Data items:

● ● ●

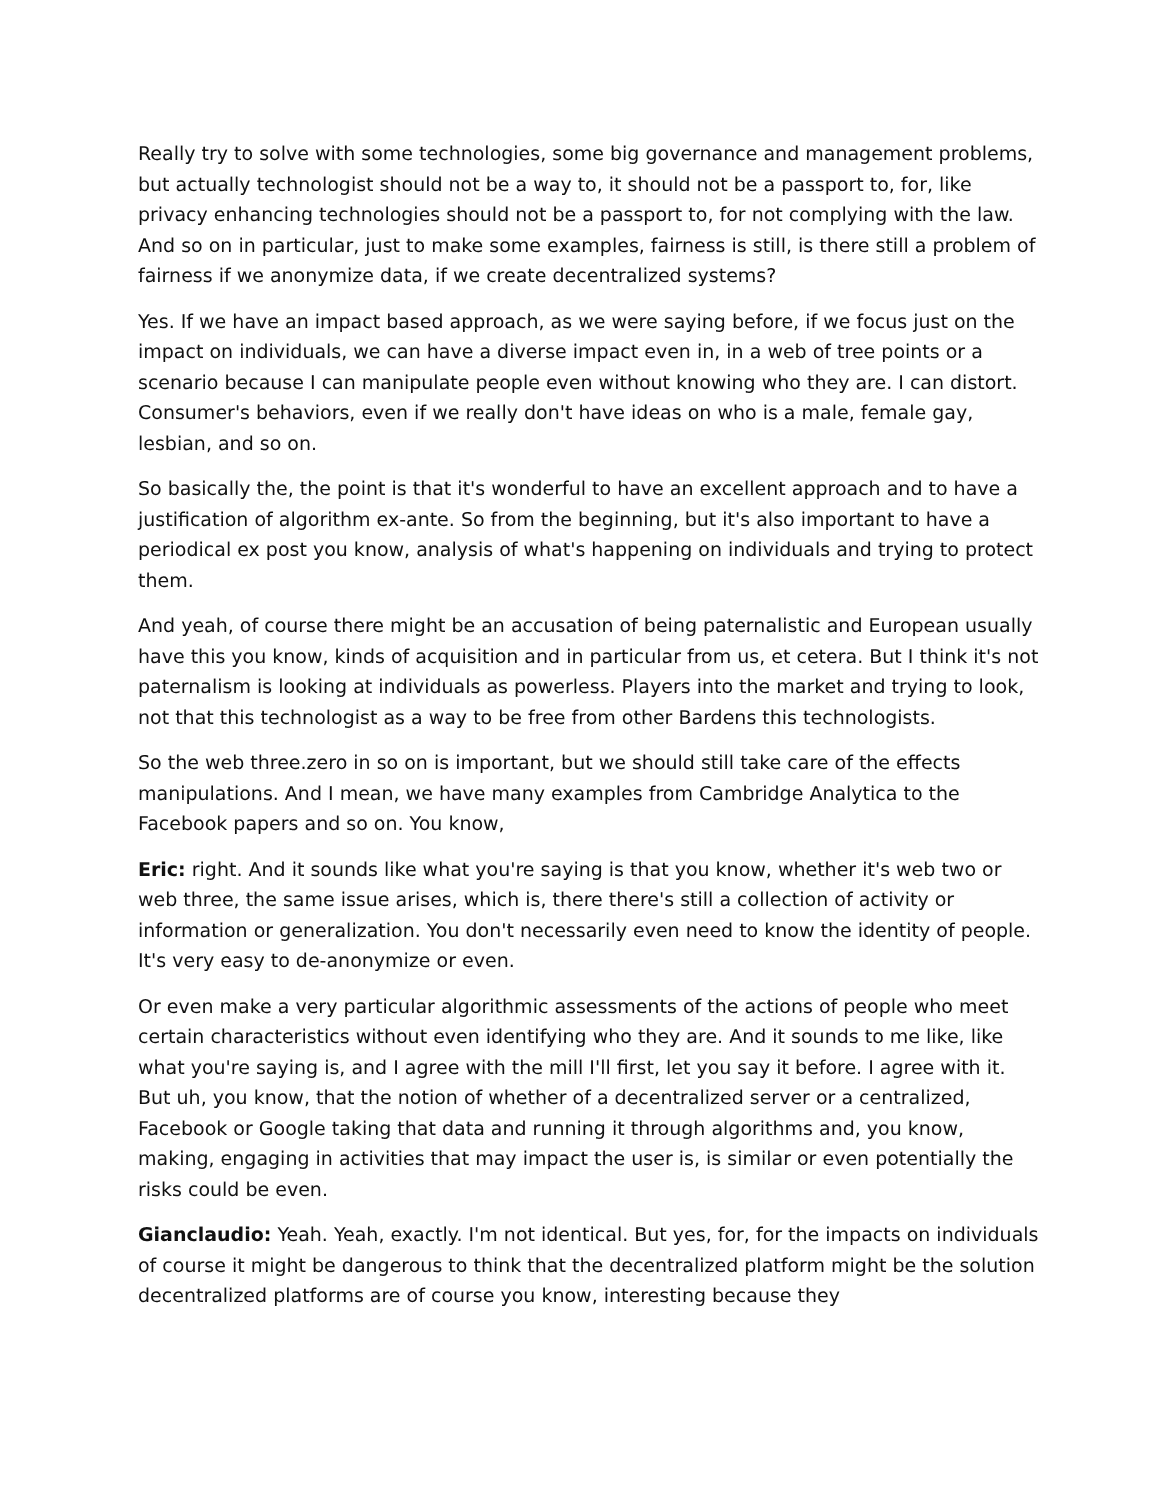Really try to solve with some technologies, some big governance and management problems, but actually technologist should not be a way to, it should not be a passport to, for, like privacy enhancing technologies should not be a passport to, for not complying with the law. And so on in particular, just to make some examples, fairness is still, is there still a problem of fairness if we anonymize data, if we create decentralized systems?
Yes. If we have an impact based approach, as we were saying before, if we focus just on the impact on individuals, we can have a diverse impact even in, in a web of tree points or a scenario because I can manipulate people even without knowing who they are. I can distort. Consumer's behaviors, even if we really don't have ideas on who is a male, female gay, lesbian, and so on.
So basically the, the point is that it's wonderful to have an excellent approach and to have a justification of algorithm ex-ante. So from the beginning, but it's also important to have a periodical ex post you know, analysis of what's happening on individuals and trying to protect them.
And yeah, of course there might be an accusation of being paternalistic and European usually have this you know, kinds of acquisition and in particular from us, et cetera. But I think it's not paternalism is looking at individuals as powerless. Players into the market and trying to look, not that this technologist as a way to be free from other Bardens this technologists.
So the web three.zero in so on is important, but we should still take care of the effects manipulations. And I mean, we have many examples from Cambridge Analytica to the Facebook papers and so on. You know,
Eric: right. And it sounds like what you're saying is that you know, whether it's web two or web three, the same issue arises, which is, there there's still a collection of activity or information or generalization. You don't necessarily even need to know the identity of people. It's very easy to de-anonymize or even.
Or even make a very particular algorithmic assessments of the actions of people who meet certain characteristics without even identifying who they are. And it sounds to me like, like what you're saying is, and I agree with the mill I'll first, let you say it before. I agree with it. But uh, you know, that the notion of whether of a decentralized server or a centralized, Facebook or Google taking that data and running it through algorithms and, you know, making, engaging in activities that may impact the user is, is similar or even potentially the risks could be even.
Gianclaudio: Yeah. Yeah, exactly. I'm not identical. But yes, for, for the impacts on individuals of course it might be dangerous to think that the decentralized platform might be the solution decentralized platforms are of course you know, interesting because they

● ● ●

== PROBLEM ==
Only the text of the records belongs in the answer; reproduce it verbatim, with no pictures.

== RESULT FOR THIS EXERCISE ==
Really try to solve with some technologies, some big governance and management problems, but actually technologist should not be a way to, it should not be a passport to, for, like privacy enhancing technologies should not be a passport to, for not complying with the law. And so on in particular, just to make some examples, fairness is still, is there still a problem of fairness if we anonymize data, if we create decentralized systems?
Yes. If we have an impact based approach, as we were saying before, if we focus just on the impact on individuals, we can have a diverse impact even in, in a web of tree points or a scenario because I can manipulate people even without knowing who they are. I can distort. Consumer's behaviors, even if we really don't have ideas on who is a male, female gay, lesbian, and so on.
So basically the, the point is that it's wonderful to have an excellent approach and to have a justification of algorithm ex-ante. So from the beginning, but it's also important to have a periodical ex post you know, analysis of what's happening on individuals and trying to protect them.
And yeah, of course there might be an accusation of being paternalistic and European usually have this you know, kinds of acquisition and in particular from us, et cetera. But I think it's not paternalism is looking at individuals as powerless. Players into the market and trying to look, not that this technologist as a way to be free from other Bardens this technologists.
So the web three.zero in so on is important, but we should still take care of the effects manipulations. And I mean, we have many examples from Cambridge Analytica to the Facebook papers and so on. You know,
Eric: right. And it sounds like what you're saying is that you know, whether it's web two or web three, the same issue arises, which is, there there's still a collection of activity or information or generalization. You don't necessarily even need to know the identity of people. It's very easy to de-anonymize or even.
Or even make a very particular algorithmic assessments of the actions of people who meet certain characteristics without even identifying who they are. And it sounds to me like, like what you're saying is, and I agree with the mill I'll first, let you say it before. I agree with it. But uh, you know, that the notion of whether of a decentralized server or a centralized, Facebook or Google taking that data and running it through algorithms and, you know, making, engaging in activities that may impact the user is, is similar or even potentially the risks could be even.
Gianclaudio: Yeah. Yeah, exactly. I'm not identical. But yes, for, for the impacts on individuals of course it might be dangerous to think that the decentralized platform might be the solution decentralized platforms are of course you know, interesting because they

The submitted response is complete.